Чернец взглянул на него и смиренно отвечал ему: что могу, то охотно сделаю для тебя.
«Если так, — продолжал монах, — то поедем со мною к тому салтану, который послал меня. Он великий охотник до пения и до музыки, а такого мастера, как ты, другого не найдешь нигде.
Тогда чернец отвечал ему: что будет, то будет; пускай исполнится воля твоя. И обрадовался крепко ионах, и взошли они вместе на корабль, и скоро пристали благополучно к берегам салтанова владения.

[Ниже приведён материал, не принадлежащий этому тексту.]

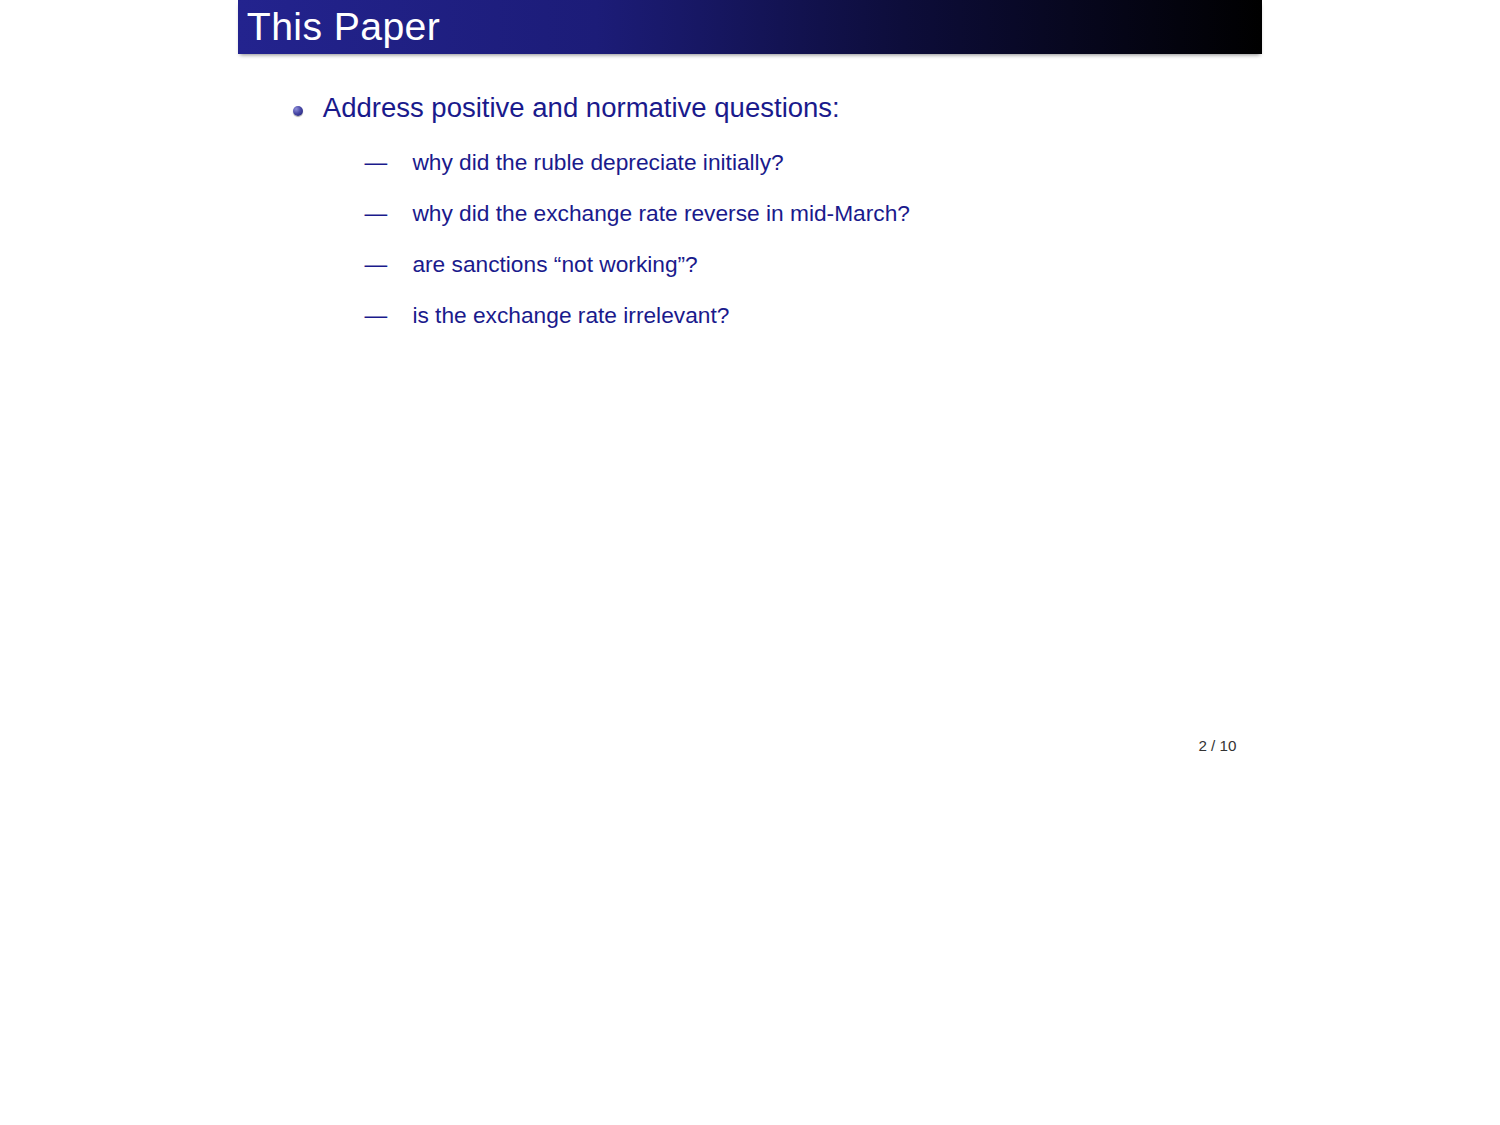This Paper
Address positive and normative questions:
why did the ruble depreciate initially?
why did the exchange rate reverse in mid-March?
are sanctions “not working”?
is the exchange rate irrelevant?
2 / 10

Загремело радостное ура матросов; высоко веяли в гавани флаги и вымпелы; без памяти побежал граф Зигмунд туда с народом, навстречу прибывшим, и потащил с собою товарища вола, и спрыгнул бы с радости вместе с сохою своею в море, — но жестокий смотритель не дремал между тем: он бичом воротил графа на прежнюю пашню; однако не чувствовал боли Зигмунд, глядел не смигаючи на пристань и тысячу приветствий посылал навстречу жене своей. Вот вышли на берег богомольцы и путешественники, и приезжие, и корабельщики, и монах и с ним чернец; зоркими глазами глядел на всех Зигмунд, а Марии его нет, как нет. Утешал он себя надеждою, что, может быть, не узнал ее издали, или глаза изменили ему, и она уже ждет его в сарае невольников, обнимет и прижмет к сердцу, и поклоном земным выкупит у салтана; и запел он свою песню: Любовь верная, нелицемерная.… так громко, что сам надзиратель не мог от смеха удержаться. Весь этот день казался длиннее года графу Зигмунду; не мог дождаться он минуты, когда поцелует прекрасный Мариин ротик, когда прижмет к сердцу мякинькую ее ручку, увидит образ свой в голубом зеркале светлых ее глаз; услышит опять нежный шопот сладкого ее голоса; слова: душа моя, которые он так охотно слушал, и почувствует подле сердца своего биение сердца жены своей; не переставал он петь «Любовь верная нелицемерная», хоть в горле застревала ему эта песня. Вот в мечтах и ожидании, во вздохах и томлении наступил вечер; на небе заблистала звезда верной любви, смотритель отпряг его от сохи и погнал на покой вместе со скотиною. Пришел Зигмунд в сарай невольников, пробежал он не один раз сарай вдоль и поперек, шарил, искал во всех углах, наконец спросил больных, в сарае оставленных, не видали ли они белокурую женщину? Не приходила ли она спрашивать, где живет Зигмунд граф? Отвечали ему больные, что никакая женщина не приходила к ним. Покрылось черным туманом лицо его, и бросился он на землю, а в головах села все-таки надежда и шептала ему такие слова: подожди до завтра, жена твоя в незнакомой земле, не нашла сарая твоего, плачет и ищет тебя. Завтра увидитесь. Поверил граф Зигмунд, как водится, а заснуть не мог; лежал и мурлыкал свою песню сердечную, и запел бы ее громким голосом, когда бы не боялся разбудить недужных товарищей, которые при болезни, еще не ждали никого.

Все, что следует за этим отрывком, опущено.